START Data in this exercise

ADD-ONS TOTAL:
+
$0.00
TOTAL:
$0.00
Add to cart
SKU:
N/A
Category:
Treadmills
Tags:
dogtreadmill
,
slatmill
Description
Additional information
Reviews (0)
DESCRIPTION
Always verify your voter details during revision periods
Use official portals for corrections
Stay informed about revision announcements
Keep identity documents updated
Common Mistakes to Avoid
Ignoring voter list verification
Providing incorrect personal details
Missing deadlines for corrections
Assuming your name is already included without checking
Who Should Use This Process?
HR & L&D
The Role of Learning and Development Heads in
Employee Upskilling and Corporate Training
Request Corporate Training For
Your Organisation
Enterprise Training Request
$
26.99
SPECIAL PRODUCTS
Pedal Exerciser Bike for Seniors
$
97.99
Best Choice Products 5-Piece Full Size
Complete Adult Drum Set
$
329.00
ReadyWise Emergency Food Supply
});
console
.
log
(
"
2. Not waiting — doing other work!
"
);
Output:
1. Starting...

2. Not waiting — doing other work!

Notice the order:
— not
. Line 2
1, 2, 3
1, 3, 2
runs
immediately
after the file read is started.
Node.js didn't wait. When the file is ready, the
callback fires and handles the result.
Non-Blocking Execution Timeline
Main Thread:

END Data in this exercise
START Data in this exercise

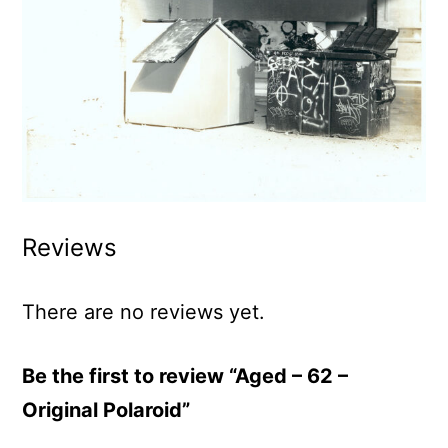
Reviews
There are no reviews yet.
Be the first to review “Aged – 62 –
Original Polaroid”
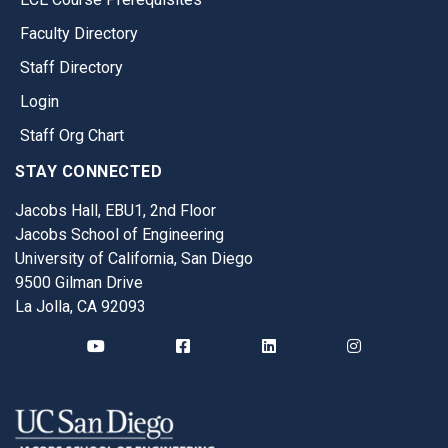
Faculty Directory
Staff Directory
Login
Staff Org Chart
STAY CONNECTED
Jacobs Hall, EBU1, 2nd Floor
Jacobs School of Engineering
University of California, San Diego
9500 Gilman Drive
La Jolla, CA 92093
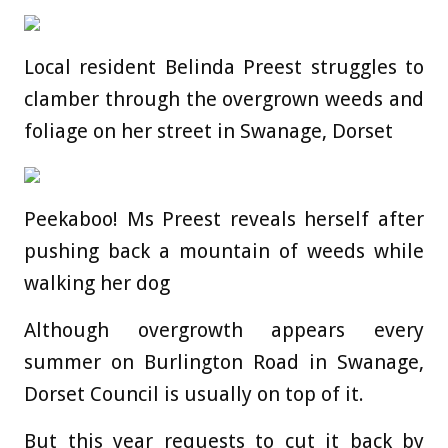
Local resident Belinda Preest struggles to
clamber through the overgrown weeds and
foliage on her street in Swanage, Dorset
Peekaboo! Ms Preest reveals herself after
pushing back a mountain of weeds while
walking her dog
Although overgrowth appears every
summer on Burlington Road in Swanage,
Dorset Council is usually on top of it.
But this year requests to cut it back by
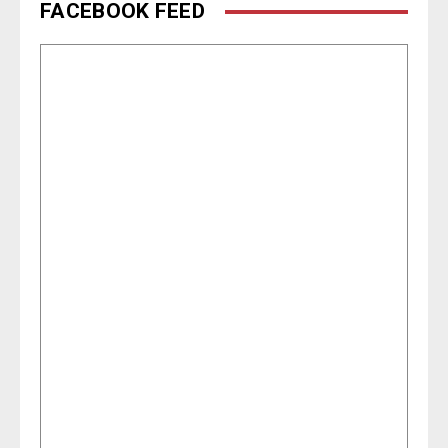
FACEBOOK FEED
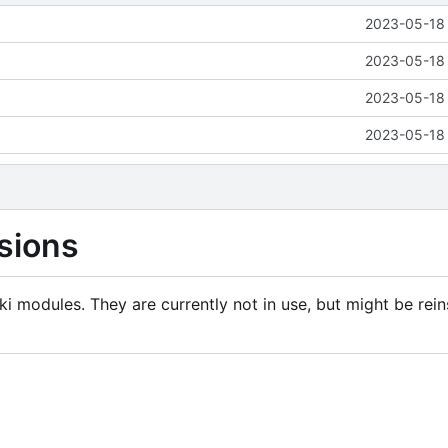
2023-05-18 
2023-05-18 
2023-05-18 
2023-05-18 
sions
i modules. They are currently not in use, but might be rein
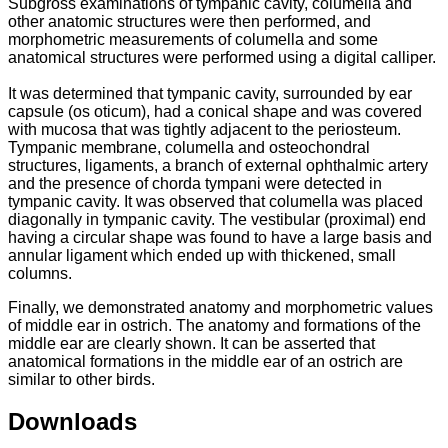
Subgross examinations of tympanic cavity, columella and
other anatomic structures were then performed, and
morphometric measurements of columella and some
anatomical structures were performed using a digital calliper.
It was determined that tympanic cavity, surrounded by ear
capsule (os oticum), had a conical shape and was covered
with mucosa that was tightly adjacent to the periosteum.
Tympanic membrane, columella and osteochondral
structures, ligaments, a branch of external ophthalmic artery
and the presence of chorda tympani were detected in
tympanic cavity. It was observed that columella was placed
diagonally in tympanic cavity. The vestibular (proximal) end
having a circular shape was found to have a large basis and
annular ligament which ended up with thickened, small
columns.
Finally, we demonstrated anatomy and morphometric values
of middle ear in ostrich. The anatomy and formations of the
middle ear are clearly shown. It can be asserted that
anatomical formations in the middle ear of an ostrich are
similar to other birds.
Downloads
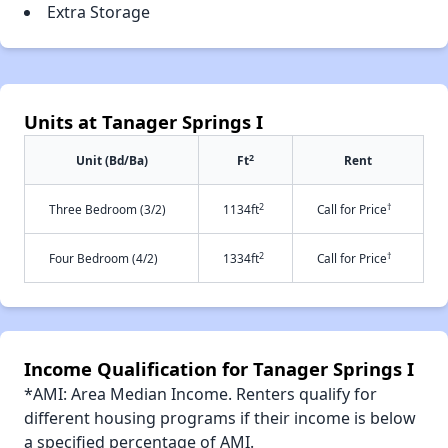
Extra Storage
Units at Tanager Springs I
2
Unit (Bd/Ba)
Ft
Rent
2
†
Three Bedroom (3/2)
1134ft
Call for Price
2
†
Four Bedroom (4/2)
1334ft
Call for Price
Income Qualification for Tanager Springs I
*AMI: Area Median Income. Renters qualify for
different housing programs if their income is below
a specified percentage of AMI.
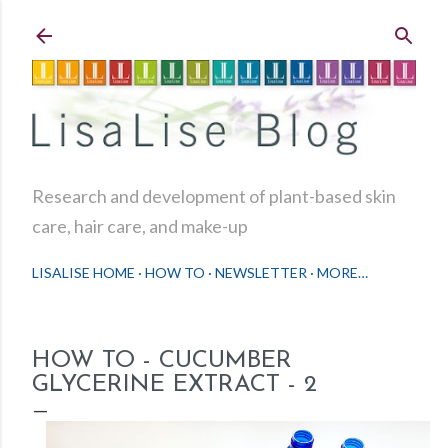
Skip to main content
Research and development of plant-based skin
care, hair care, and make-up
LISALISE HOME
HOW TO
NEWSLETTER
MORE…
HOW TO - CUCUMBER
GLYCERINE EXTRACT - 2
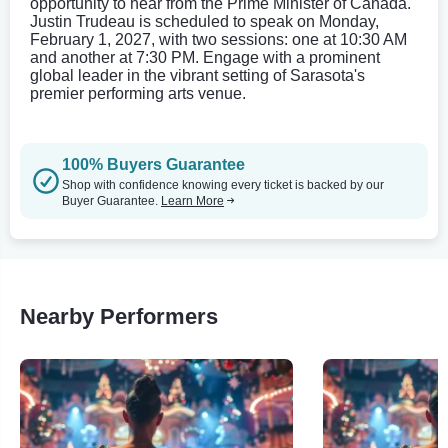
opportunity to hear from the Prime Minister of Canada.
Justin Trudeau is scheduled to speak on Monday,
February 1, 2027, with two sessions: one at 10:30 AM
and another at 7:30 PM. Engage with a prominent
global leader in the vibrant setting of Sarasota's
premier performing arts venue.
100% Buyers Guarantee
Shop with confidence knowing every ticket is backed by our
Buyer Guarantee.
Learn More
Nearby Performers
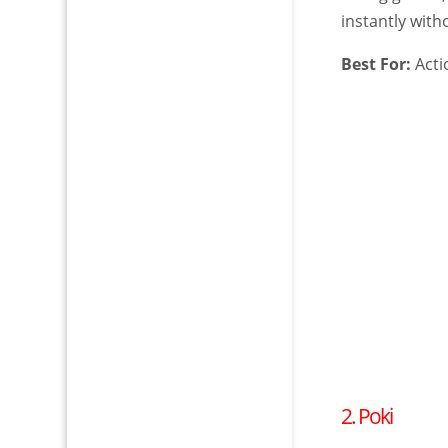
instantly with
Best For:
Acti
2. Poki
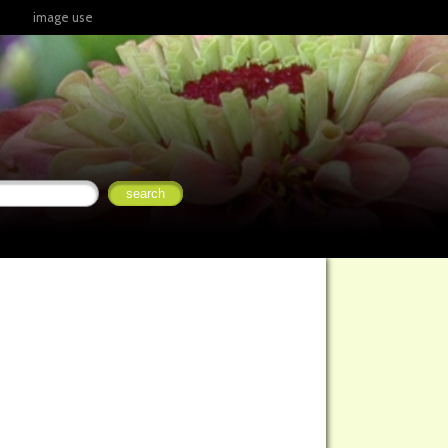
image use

END Data in this exercise
START Data in this exercise

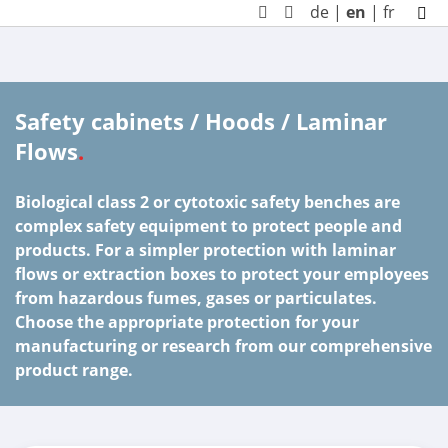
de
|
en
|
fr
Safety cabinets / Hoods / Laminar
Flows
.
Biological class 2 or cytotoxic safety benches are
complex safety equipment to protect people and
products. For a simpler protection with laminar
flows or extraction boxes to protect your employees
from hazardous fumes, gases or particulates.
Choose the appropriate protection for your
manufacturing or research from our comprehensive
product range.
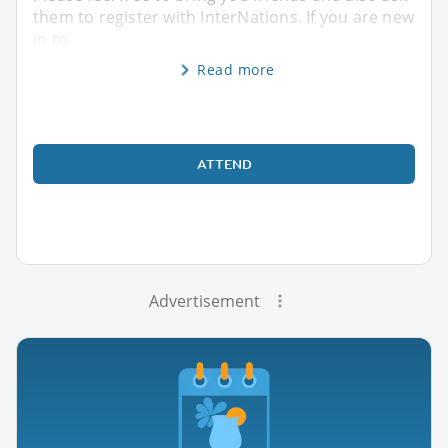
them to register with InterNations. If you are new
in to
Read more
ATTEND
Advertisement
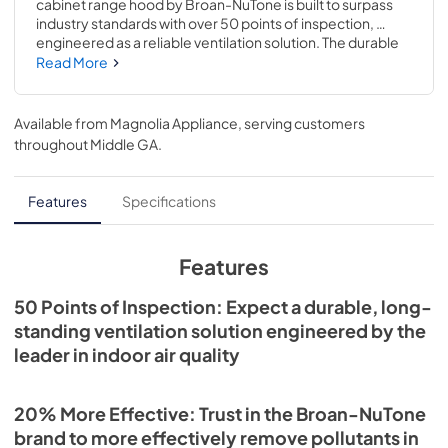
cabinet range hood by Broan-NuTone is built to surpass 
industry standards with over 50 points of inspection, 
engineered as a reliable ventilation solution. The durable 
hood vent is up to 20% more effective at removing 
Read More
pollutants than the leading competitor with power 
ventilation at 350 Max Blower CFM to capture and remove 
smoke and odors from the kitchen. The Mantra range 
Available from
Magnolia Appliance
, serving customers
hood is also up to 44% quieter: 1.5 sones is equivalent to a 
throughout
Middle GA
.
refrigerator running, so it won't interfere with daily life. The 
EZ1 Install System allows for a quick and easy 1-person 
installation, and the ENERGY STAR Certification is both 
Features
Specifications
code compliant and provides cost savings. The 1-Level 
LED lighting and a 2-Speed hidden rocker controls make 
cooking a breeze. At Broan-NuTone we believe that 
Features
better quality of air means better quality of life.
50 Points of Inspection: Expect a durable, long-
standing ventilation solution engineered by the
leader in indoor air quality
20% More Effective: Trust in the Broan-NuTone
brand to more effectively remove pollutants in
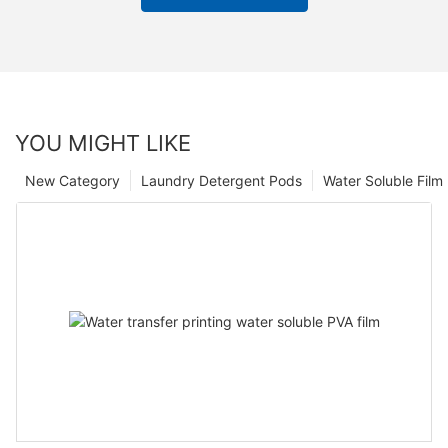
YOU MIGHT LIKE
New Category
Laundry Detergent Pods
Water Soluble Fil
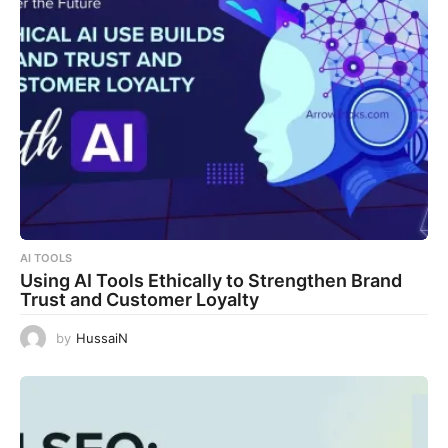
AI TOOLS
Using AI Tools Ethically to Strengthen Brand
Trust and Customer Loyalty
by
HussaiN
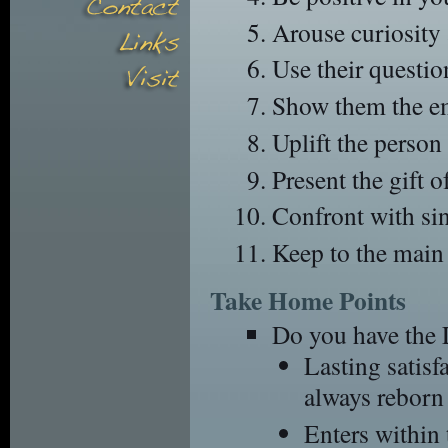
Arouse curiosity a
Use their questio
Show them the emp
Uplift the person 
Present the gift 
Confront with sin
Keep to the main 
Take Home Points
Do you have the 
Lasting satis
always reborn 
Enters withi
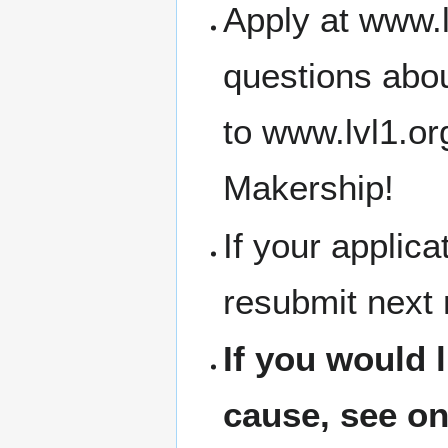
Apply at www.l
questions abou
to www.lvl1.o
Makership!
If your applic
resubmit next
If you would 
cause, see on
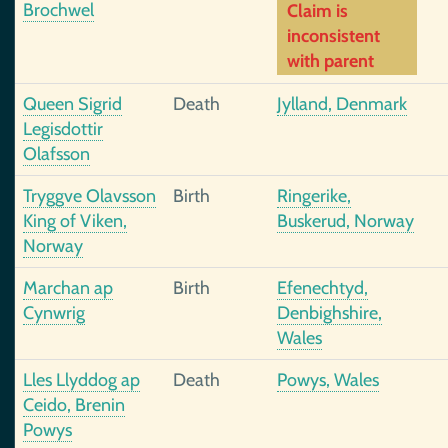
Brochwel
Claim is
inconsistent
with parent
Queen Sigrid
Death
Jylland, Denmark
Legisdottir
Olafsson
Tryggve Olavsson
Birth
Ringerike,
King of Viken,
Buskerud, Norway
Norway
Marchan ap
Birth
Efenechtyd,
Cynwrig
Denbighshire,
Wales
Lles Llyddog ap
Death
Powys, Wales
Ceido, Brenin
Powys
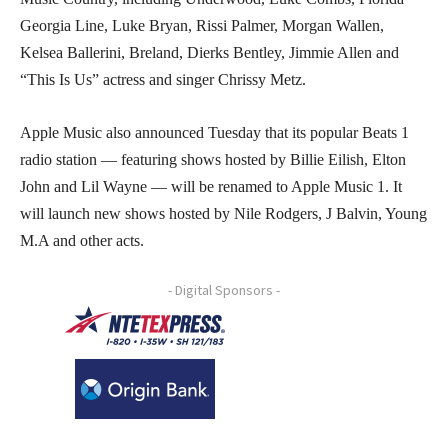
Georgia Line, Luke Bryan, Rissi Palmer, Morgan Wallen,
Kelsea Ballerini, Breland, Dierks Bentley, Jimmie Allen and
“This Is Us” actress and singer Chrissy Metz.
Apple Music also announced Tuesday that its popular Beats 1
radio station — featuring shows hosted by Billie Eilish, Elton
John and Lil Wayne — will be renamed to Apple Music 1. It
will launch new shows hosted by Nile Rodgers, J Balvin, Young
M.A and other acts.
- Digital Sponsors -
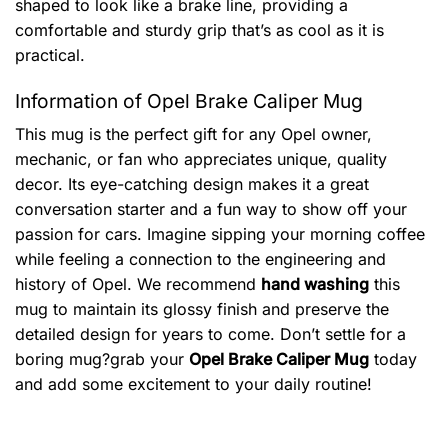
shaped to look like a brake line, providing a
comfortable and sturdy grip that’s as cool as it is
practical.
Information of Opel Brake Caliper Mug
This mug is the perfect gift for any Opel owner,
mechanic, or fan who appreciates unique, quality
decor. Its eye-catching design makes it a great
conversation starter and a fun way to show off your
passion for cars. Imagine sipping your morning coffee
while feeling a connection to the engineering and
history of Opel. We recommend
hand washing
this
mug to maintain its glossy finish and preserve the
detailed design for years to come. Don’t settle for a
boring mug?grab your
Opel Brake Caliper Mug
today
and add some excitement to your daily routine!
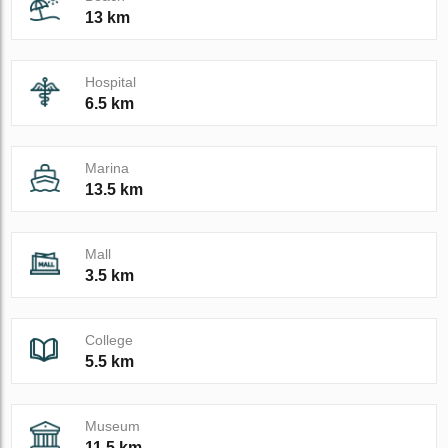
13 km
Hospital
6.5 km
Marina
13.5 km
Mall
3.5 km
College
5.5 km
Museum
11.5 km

END Data in this exercise

> Problem to solve
Edit the records from the line with "them to register" to the line with "brand to more", changing "refrigerator" to "fridge" and leaving everything else unchanged. Omit the pictures from your answer.

> Solution to the problem
them to register with InterNations. If you are new
in to
Read more
ATTEND
Advertisement
cabinet range hood by Broan-NuTone is built to surpass 
industry standards with over 50 points of inspection, 
engineered as a reliable ventilation solution. The durable 
hood vent is up to 20% more effective at removing 
Read More
pollutants than the leading competitor with power 
ventilation at 350 Max Blower CFM to capture and remove 
smoke and odors from the kitchen. The Mantra range 
Available from
Magnolia Appliance
, serving customers
hood is also up to 44% quieter: 1.5 sones is equivalent to a 
throughout
Middle GA
.
fridge running, so it won't interfere with daily life. The 
EZ1 Install System allows for a quick and easy 1-person 
installation, and the ENERGY STAR Certification is both 
Features
Specifications
code compliant and provides cost savings. The 1-Level 
LED lighting and a 2-Speed hidden rocker controls make 
cooking a breeze. At Broan-NuTone we believe that 
Features
better quality of air means better quality of life.
50 Points of Inspection: Expect a durable, long-
standing ventilation solution engineered by the
leader in indoor air quality
20% More Effective: Trust in the Broan-NuTone
brand to more effectively remove pollutants in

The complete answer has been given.